***** Records for the task *****

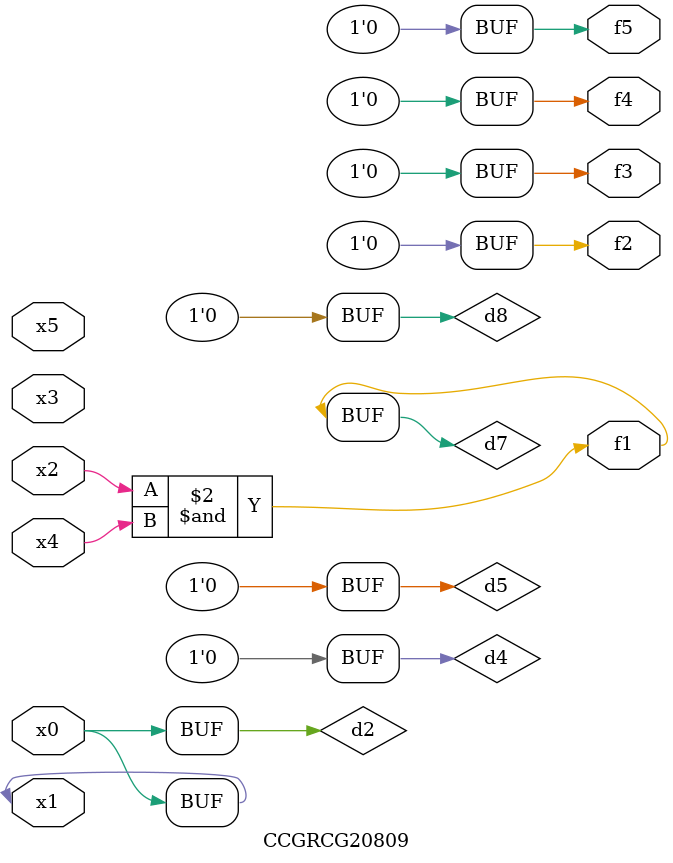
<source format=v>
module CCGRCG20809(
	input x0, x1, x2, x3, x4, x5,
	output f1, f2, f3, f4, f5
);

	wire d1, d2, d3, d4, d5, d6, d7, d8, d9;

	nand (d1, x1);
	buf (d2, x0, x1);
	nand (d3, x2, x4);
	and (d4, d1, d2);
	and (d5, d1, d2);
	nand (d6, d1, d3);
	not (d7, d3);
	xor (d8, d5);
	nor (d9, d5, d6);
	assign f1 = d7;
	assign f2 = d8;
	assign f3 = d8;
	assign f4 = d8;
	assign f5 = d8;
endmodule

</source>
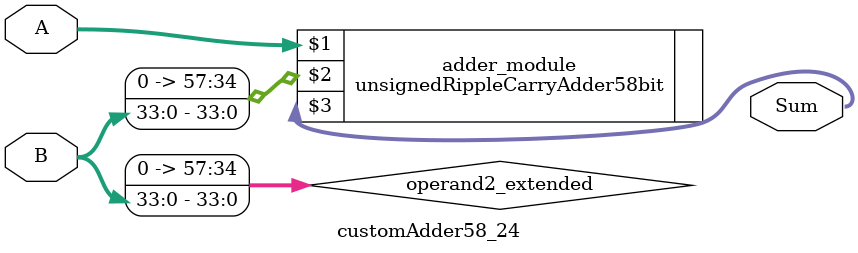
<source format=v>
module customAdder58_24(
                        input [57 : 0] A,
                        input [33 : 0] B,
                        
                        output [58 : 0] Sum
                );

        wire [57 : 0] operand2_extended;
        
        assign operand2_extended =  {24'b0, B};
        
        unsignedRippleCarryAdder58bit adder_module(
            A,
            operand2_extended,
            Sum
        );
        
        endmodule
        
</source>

*****

Problem
Copy the records above exactly. The pictures are not part of the copy.

Solution
<source format=v>
module CCGRCG20809(
	input x0, x1, x2, x3, x4, x5,
	output f1, f2, f3, f4, f5
);

	wire d1, d2, d3, d4, d5, d6, d7, d8, d9;

	nand (d1, x1);
	buf (d2, x0, x1);
	nand (d3, x2, x4);
	and (d4, d1, d2);
	and (d5, d1, d2);
	nand (d6, d1, d3);
	not (d7, d3);
	xor (d8, d5);
	nor (d9, d5, d6);
	assign f1 = d7;
	assign f2 = d8;
	assign f3 = d8;
	assign f4 = d8;
	assign f5 = d8;
endmodule

</source>
<source format=v>
module customAdder58_24(
                        input [57 : 0] A,
                        input [33 : 0] B,
                        
                        output [58 : 0] Sum
                );

        wire [57 : 0] operand2_extended;
        
        assign operand2_extended =  {24'b0, B};
        
        unsignedRippleCarryAdder58bit adder_module(
            A,
            operand2_extended,
            Sum
        );
        
        endmodule
        
</source>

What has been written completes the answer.